AI to help South West NHS spot people at risk of emergency admission

Artificial Intelligence (AI) is being introduced to GP practices across the South West to help them offer earlier support to people at risk of hospital admission.

The “Brave AI” system, which helps staff to identify vulnerable patients who may otherwise go under the radar, will be rolled out to 30 areas over the next few months.

This follows a successful pilot in care homes in Somerset which reduced resident falls by 35%, attendances to Emergency Departments by 60%, and ambulance call-outs by 8.7%.

By using an algorithm to look for patterns in registered patients’ records, the technology assesses an individual’s risk of unplanned hospital admission in the next year.

Integrated neighbourhood teams of nurses, pharmacists, therapists, health coaches, social prescribers and doctors then use the information to reach out to those in need.

They can then offer to put in place personalised support, such as setting up remote health monitors, offering apps to self-report wellbeing, or linking up with voluntary groups or classes to avoid loneliness.

The scheme identifies people who could otherwise have gone unnoticed, such as those without a major diagnosed condition or those who rarely contact their GP.

NHS England South West medical director Dr Kheelna Bavalia said: “No one likes going to hospital unexpectedly so it’s much better for everyone if we can make good plans in advance and respond quickly to changes, before emergencies happen.

“Working together as a ‘team of teams’ of health and care professionals is key to helping us support people to stay well at home for longer and ensuring our system is as efficient and effective as possible, particularly in winter when demand is high.

“It will allow our healthcare professionals to start conversations early so that people can be directly involved in discussions about their care and help healthcare professionals understand what’s important to them.”

NHS national director for transformation, Dr Vin Diwakar, said: “NHS teams around the country are constantly identifying new, innovative digital solutions to help improve patient care, and this expansion of the Brave AI system right across the South West is a significant step forward in providing vital support for those most at risk of a hospital admission.

“These measures not only keep some of the most vulnerable patients out of hospital but encourage conversations with patients who might not otherwise contact their GP, spotting health conditions that might otherwise go unnoticed and boosting our ability to intervene early when conditions are easier to treat.”

“The latest figures show that hospitals are already under considerable pressure as we enter December, with 1,200 more patients in hospital than the same time last year and the re-emergence of winter viruses, so it is vital that we maximise the use of these kinds of tools to cut admissions where we can, while the public play their part by getting their jabs if eligible and using 111 for any non-emergency conditions.”

The new contract, awarded to Bering Limited through NHS England’s South West Digital Neighbourhoods programme, aims to make the South West the most digitally enabled region in England.

The system will now be expanded to 30 further groups of GP practices in Gloucestershire, Wiltshire, Somerset, North Somerset, Dorset, Devon and Cornwall.

Following evaluation the aim is to then roll-out the scheme across all areas of the region.

Dr Ignat Drozdov, managing director, Bering Limited which will be supplying the digital tool, added: “We are delighted to be supporting healthcare professionals in the South West with our innovative technology.

“By helping health and care providers to identify the people at greatest risk of going to hospital, the focus can shift to prevention rather than cure, supporting proactive conversations, and ensuring that care and treatment can be planned in advance.”

Kyle Hepburn, clinical director and lead clinical pharmacist, North Sedgemoor Primary Care Network commented: “Brave AI has been invaluable to us in proactively supporting our patients.

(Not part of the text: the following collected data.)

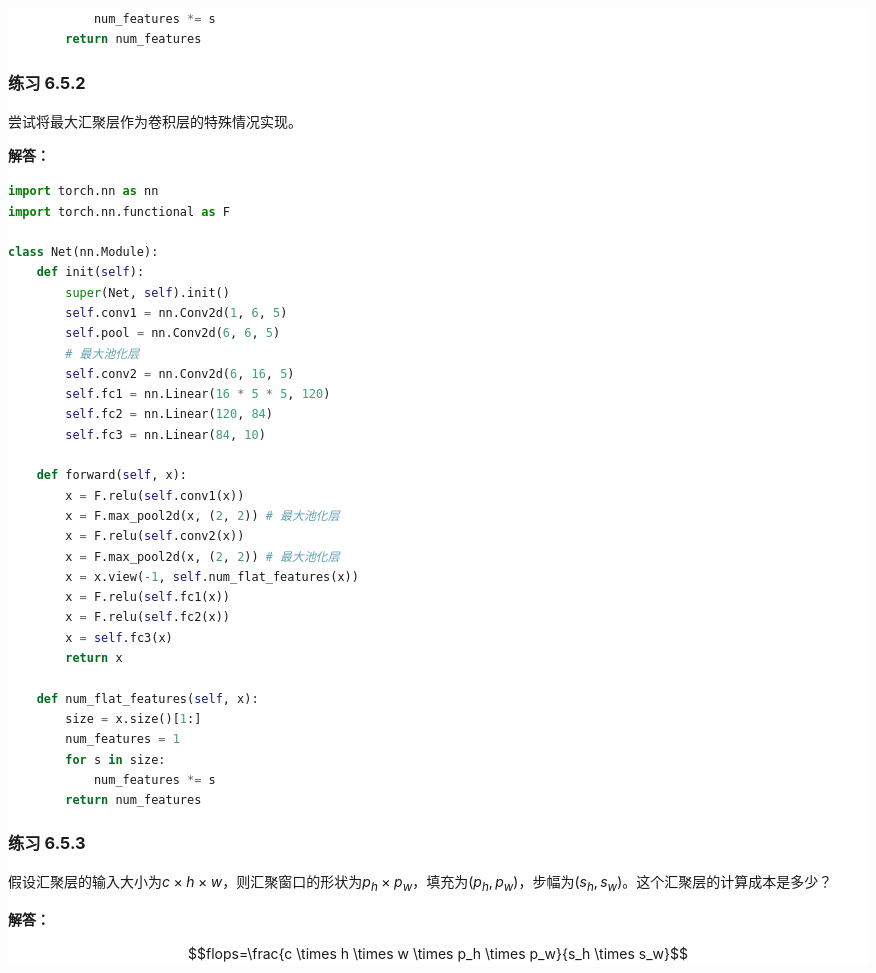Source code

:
 ```python
            num_features *= s
        return num_features
```

### 练习 6.5.2

尝试将最大汇聚层作为卷积层的特殊情况实现。

**解答：** 


```python
import torch.nn as nn 
import torch.nn.functional as F

class Net(nn.Module): 
    def init(self): 
        super(Net, self).init() 
        self.conv1 = nn.Conv2d(1, 6, 5) 
        self.pool = nn.Conv2d(6, 6, 5) 
        # 最大池化层 
        self.conv2 = nn.Conv2d(6, 16, 5) 
        self.fc1 = nn.Linear(16 * 5 * 5, 120) 
        self.fc2 = nn.Linear(120, 84) 
        self.fc3 = nn.Linear(84, 10)  
        
    def forward(self, x):
        x = F.relu(self.conv1(x))
        x = F.max_pool2d(x, (2, 2)) # 最大池化层
        x = F.relu(self.conv2(x))
        x = F.max_pool2d(x, (2, 2)) # 最大池化层
        x = x.view(-1, self.num_flat_features(x))
        x = F.relu(self.fc1(x))
        x = F.relu(self.fc2(x))
        x = self.fc3(x)
        return x

    def num_flat_features(self, x):
        size = x.size()[1:]
        num_features = 1
        for s in size:
            num_features *= s
        return num_features
```

### 练习 6.5.3

假设汇聚层的输入大小为$c\times h\times w$，则汇聚窗口的形状为$p_h\times p_w$，填充为$(p_h, p_w)$，步幅为$(s_h, s_w)$。这个汇聚层的计算成本是多少？

**解答：** 

$$flops=\frac{c \times h \times w \times p_h \times p_w}{s_h \times s_w}$$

With it, we can prioritise prevention to make meaningful impacts on a patient’s journey and prevent unplanned hospital admissions.

“It is a powerful tool that allows us to focus our clinical teams, so we can allocate the right person, at the right time, with the right intervention; helping us to use the broad skillset within the team and allowing GPs to focus on patients with more complex health needs.

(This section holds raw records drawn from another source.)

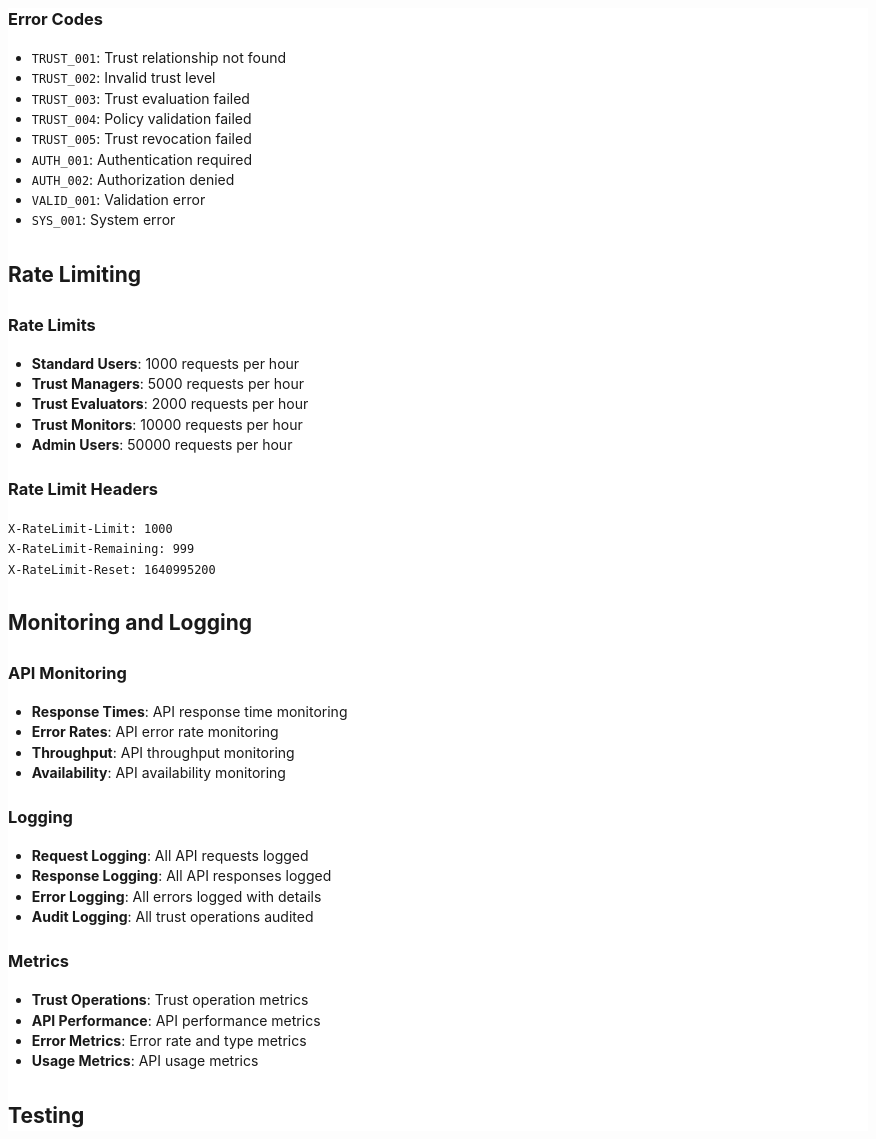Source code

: ### Error Codes
- `TRUST_001`: Trust relationship not found
- `TRUST_002`: Invalid trust level
- `TRUST_003`: Trust evaluation failed
- `TRUST_004`: Policy validation failed
- `TRUST_005`: Trust revocation failed
- `AUTH_001`: Authentication required
- `AUTH_002`: Authorization denied
- `VALID_001`: Validation error
- `SYS_001`: System error

## Rate Limiting

### Rate Limits
- **Standard Users**: 1000 requests per hour
- **Trust Managers**: 5000 requests per hour
- **Trust Evaluators**: 2000 requests per hour
- **Trust Monitors**: 10000 requests per hour
- **Admin Users**: 50000 requests per hour

### Rate Limit Headers
```
X-RateLimit-Limit: 1000
X-RateLimit-Remaining: 999
X-RateLimit-Reset: 1640995200
```

## Monitoring and Logging

### API Monitoring
- **Response Times**: API response time monitoring
- **Error Rates**: API error rate monitoring
- **Throughput**: API throughput monitoring
- **Availability**: API availability monitoring

### Logging
- **Request Logging**: All API requests logged
- **Response Logging**: All API responses logged
- **Error Logging**: All errors logged with details
- **Audit Logging**: All trust operations audited

### Metrics
- **Trust Operations**: Trust operation metrics
- **API Performance**: API performance metrics
- **Error Metrics**: Error rate and type metrics
- **Usage Metrics**: API usage metrics

## Testing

“What’s more, it’s able to show our interventions have a real impact on reducing hospital admissions, A&E attendances and falls. It supports conversations with patients about what matters to them, before they end up in hospital and about their quality of life, because we are able to support ahead of time.

“It has been a real game changer for our team, but also more importantly, for the people we serve.”

Primary Care Networks (PCNs) are groups of GP practices working with community, mental health, social care, pharmacy, hospital and voluntary services in their local areas.

As part of its Brave AI pilot in primary care, NHS Somerset worked with the North Sedgemoor Primary Care Network (PCN) to put together a clinical primary care team with differing skills sets including pharmacists, GP’s, occupational therapists and nurses. They looked at data from over 500 care home residents across 35 care homes and tracked their health and care across 18 months.

The team found that by using the Brave AI tool and working together as an integrated team they were able to provide proactive care to patients in this cohort which has led to;

  1. A 60% reduction in attendance at hospital A&E departments
  2. A 35% reduction in falls (which often lead to ambulance call outs and hospitalisation)
  3. An 8.7% reduction in ambulance call outs.